一戸建てを追い出された作家はアパートで単身生活に。正月、風邪をひいて寝込み洟が止まらない。エアコンは壊れていて温風は出ない。かんだティッシュを燃やせば暖がとれると思いつき、室内で、段ボール箱の中に入れたティッシュに火を付ける。すぐに段ボールごと燃え広がりボヤに。消防や警察が来る事態となり、本人に怪我はなかったがアパートにはいられなくなる。作家は慶應大学出てるのにどうしてこんな阿呆な真似をしたのか。無事だったからよかったものの自殺行為としか思えない。この場面の描写もとぼけている。

とっさに、一一九番することにした。が、熱い。ダイアルを廻せない。靴下のみで部屋を飛び出し、腰痛なのに走って向かいの家のドアをあけた。

 

アパートを追い出されてNPO団体の管理する施設へ。高圧線の下の土地は危険なエリアとされ不動産価値が低く、それだけに安く買ったり借りられる。悪徳NPO団体はそういう土地に施設を建て、狭い部屋と粗末な食事の料金として入居者の生活保護費から12万円を徴収する。「宿泊所ビジネス」、貧困ビジネスだ。外線は携帯電話のみ、それを管理しているスタッフは電話を取り次いでくれないし貸してもくれない。囚人のような生活。入居者は団体にとって金の成る木。不平を言えば「退寮」。そうなれば行き先などないのだから路上をさまようしかなくなる。本書の最後に収録された短篇は沼津の施設での出来事を書いているが、NPO管理の施設に入居していて生活保護も受給していたのに消息不明になってしまうとはどういうことなのだろう。すでに入居していた施設はなくなり、団体は解散したか夜逃げしたかして連絡がとれなくなってしまったとかそういうことだろうか。

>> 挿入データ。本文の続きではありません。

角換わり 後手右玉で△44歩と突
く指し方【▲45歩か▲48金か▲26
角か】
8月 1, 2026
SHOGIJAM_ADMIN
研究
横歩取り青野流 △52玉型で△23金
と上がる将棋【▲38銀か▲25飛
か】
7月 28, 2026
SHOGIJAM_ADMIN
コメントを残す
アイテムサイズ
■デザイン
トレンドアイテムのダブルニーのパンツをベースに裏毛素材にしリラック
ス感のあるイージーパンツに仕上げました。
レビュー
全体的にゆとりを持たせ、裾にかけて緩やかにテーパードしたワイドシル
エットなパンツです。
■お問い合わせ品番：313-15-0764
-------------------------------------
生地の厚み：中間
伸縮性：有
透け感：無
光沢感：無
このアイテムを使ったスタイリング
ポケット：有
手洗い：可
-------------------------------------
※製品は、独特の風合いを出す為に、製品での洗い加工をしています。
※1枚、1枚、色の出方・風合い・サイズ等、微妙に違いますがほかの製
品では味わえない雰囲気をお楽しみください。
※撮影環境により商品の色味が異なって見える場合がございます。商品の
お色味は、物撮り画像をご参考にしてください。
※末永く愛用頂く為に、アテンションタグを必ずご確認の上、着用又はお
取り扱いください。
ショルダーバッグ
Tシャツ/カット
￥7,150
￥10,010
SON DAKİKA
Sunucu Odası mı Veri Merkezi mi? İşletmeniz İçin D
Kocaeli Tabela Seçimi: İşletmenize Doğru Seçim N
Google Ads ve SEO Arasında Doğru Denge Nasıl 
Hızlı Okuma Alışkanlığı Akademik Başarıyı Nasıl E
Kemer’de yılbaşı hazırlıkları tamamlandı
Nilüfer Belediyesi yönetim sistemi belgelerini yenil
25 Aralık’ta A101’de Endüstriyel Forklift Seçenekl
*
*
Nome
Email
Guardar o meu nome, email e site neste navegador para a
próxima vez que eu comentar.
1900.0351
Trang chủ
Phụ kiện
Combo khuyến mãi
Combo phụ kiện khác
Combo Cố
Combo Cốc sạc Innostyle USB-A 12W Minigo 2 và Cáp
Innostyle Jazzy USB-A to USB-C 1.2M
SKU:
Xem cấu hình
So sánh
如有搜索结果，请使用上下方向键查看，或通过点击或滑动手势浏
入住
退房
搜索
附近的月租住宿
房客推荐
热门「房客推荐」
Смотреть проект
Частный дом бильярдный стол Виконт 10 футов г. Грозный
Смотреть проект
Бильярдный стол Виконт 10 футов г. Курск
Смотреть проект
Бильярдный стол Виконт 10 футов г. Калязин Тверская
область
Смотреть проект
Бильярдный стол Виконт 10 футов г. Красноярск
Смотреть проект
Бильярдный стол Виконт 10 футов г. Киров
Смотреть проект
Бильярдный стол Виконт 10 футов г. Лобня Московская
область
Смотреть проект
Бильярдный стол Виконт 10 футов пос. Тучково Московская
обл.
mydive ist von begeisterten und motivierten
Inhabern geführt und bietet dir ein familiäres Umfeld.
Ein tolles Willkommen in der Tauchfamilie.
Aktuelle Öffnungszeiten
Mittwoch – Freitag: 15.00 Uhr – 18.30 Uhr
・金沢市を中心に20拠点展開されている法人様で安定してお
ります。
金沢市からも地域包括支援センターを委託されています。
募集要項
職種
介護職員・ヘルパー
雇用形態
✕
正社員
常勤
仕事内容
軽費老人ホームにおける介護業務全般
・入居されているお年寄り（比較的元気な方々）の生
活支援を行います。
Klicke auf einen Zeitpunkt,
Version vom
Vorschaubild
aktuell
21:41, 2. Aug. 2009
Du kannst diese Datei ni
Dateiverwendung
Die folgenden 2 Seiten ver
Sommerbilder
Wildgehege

作家は今年で90歳になる計算だが今どこでどうしているのか。

 

橘玲さんは人間の幸福には幸福を規定する三種類の資本が必要だと述べている。人的資本、金融資本、社会関係資本、それら三つが揃っていればいるほど幸福な人生を送れるだろうと。人的資本は金を稼ぐ能力、金融資本は金融資産、社会関係資本は交友関係。岡田睦さんには前の二つは皆無。しかし電話や手紙で近況を尋ねてくれたり、食料を送ってくれたり、東京から沼津までわざわざ訪ねてきて食事に誘ってくれる友人たちがいる。別れたとはいえ三度も結婚できているし(本人は晩生だと言っているが)、前述したように親身になってくれる編集者もいるし、社会関係資本にはかなり恵まれている。だから悲惨な境遇でもやっていけたのだろう。これで友人皆無の孤独な境遇だったら日々の困難の度は比較にならぬほど増したのではないか。

 

食うや食わずの暮らしなのに不意に花屋の軒先で惹かれてムスカリを買い、孤独なアパート生活の話し相手にする「ムスカリ」(この花も焼けてしまったのだろうか)、沼津の施設で学生時代からの友人夫婦と短い再会を果たす「灯」がとくによかった。この本は単行本が刊行されたときに一度読んでいるが今より15年も若かったゆえか殆ど感銘を受けなかった。どころかちょっと作家の言動に苛立ちすらした記憶がある。年を経、また日本経済も自分の生活もシュリンクしつつある今読むと、問題提起の書として、貧困生活の記録として、感銘を受けた。他人事じゃねえな、という思いもある。